Oben: Ein mikrocomputertomographisches Bild der Spitze einer Giftklaue. Der orange Pfeil zeigt auf die Öffnung des Giftkanals. Unten: Die Verteilung der Metallionen Zink (rot), Kalzium (blau) und Chlor (grün) werden mittels energiedispersiver Röntgenspektroskopie analysiert und mit Fehlfarben sichtbar gemacht. Zink und Chlor treten in der äußeren Schicht der Giftklaue auf, während das Kalzium sich im Inneren befindet. Zudem wird eine erhöhte Konzentration von Zink im Inneren der Klauenspitze beobachtet. (Foto: Max-Planck-Institut für Kolloid- und Grenzflächenforschung)



Weiters stellte das Forschungsteam fest, dass neben den Metallionen auch Chloridionen in dem Proteinnetz eingelagert sind. "Interessanterweise sind Chloridionen anders verteilt als die Metallionenen", erklärt Politi. Welche Funktion die Chlorid-Ionen übernehmen, nach welchen Kriterien die Verteilung der eingelagerten Elemente ausgewählt wird und wie sich dies auf die mechanischen Eigenschaften der Giftklaue auswirkt, ist noch unklar.

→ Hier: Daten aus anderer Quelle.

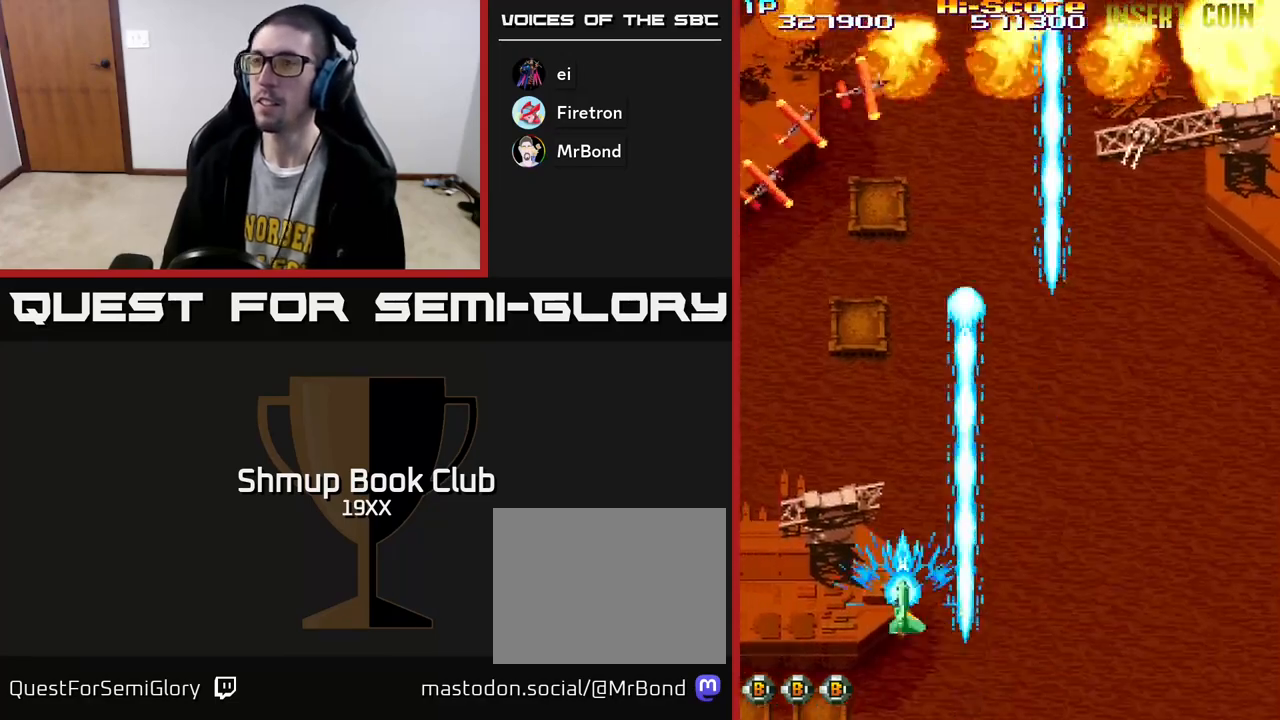
{"buttons": ["R2", "DPAD_UP", "DPAD_LEFT"], "left_stick": "center", "right_stick": "center", "events": []}
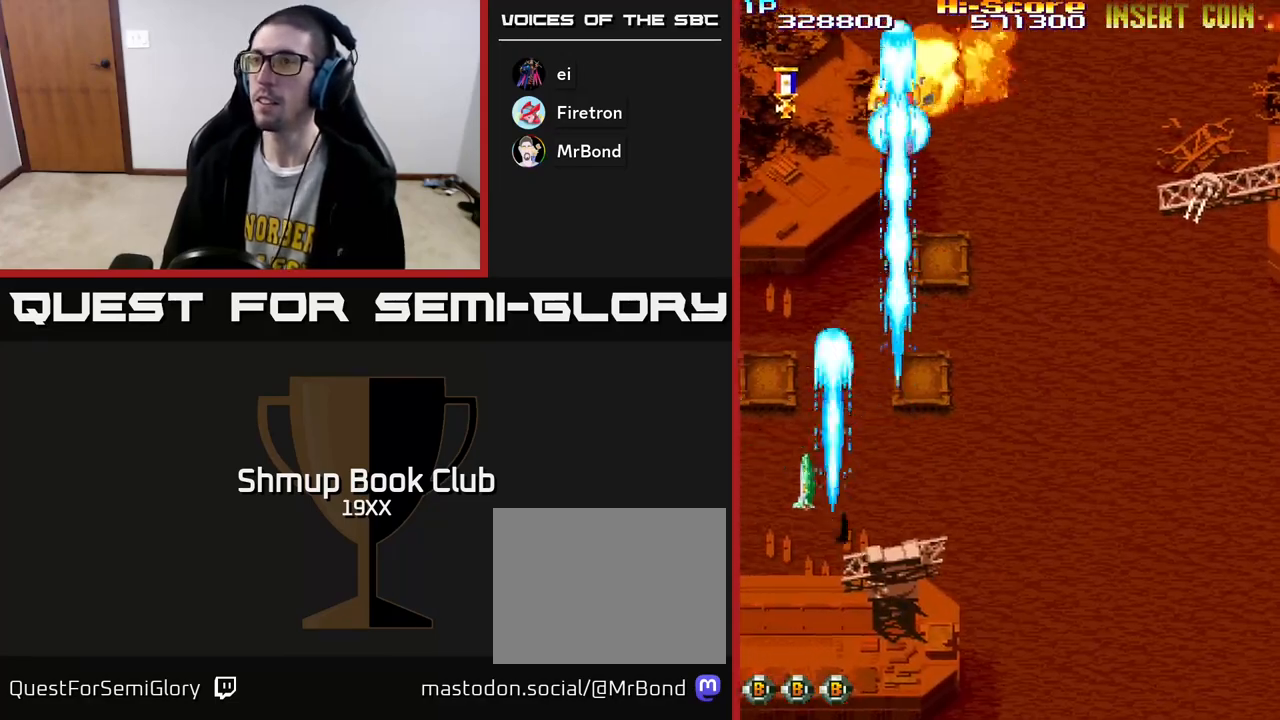
{"buttons": ["R2", "DPAD_UP"], "left_stick": "center", "right_stick": "center", "events": [[183, "DPAD_LEFT", "up"], [283, "DPAD_RIGHT", "down"], [450, "DPAD_RIGHT", "up"]]}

Doch schon jetzt steht fest: Die Giftklauen der Spinnen besitzen eine hoch spezialisierte Materialstruktur. Die Materialeigenschaften ändern sich von der Basis zur Spitze in feinen Abstufungen, und die äußere Schicht der Klauen ist auffallend abriebfest. Die verschiedenen chemischen und strukturellen Veränderungen zu studieren, die dafür verantwortlich sind, dass sich die Materialeigenschaften des Cuticulapanzers auf so feine Weise an bestimmte biologische Funktionen anpassen, ist für die WissenschafterInnen ein lohnendes Ziel. Ihre Arbeit könnte auch von praktischem Nutzen sein: "Das Wissen, das wir dabei gewinnen, könnte zum Beispiel die Grundlage für die Entwicklung von Materialien für besondere Anwendungen oder von Injektionsnadeln mit speziellen Formen und Materialeigenschaften für die Medizin legen", so Politi. (red)

Das Paper "A Spider's Fang: How to Design an Injection Needle Using Chitin-Based Composite Material" (AutorInnen: Yael Politi, Matthias Priewasser, Eckhard Pippel, Paul Zaslansky, Jürgen Hartmann, Stefan Siegel, Chenghao Li, Friedrich G. Barth, Peter Fratzl) erschien online am 22. März 2012 in der Fachzeitschrift "Advanced Functional Materials".